A record 47,000 beneficiaries were referred to jobs that required drug testing last year, and fewer than 200 people failed.

The Drug Foundation is calling for an end to people losing the benefit if they fail pre-employment drug tests.

The call comes as figures show that a record 47,115 beneficiaries were referred to jobs that required drug testing in the year to June and 170 of those failed the tests.

Past National government's viewed drug use among the unemployed as a major problem and introduced tough sanctions - fail pre-employment drug tests and have your benefit stripped. 

"The reason you can't work is because you elected on Saturday night to smoke a joint," said then-prime minister John Key in 2010.

His successor Bill English said in 2017: "One of the hurdles these days is just passing the drug test." 

The figures mean that for every 277 beneficiaries referred to jobs requiring drug testing in the past year, there was one failure. 

Social Development Minister Carmel Sepuloni says the perception around drug testing and beneficiaries has "gone out the window".

"It actually isn't the dire problem that it was made out to be." 
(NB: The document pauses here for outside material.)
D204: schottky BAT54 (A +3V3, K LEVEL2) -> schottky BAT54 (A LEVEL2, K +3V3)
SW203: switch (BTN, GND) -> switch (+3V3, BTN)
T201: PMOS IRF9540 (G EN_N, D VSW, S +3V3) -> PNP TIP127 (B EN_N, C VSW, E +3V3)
National's Social Development spokesperson Louise Upston says the fact that there's a relatively low failure rate is a good thing.
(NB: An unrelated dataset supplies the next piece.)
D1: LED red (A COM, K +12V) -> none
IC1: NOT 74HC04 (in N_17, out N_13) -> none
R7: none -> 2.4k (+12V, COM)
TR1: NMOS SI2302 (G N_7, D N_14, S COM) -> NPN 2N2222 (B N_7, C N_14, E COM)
"People know their obligations."

The Drug Foundation wants the sanctions ditched. 

"Let the numbers speak for themselves. Acknowledge that this was always a myth and let's stop hammering people who are already vulnerable and disadvantaged," said Ross Bell.

The Government only keeps records on how many beneficiaries were referred for job that requires a drug test, not how many tests are actually carried out. 

And the 170 fail figure includes people who did not turn up to be tested.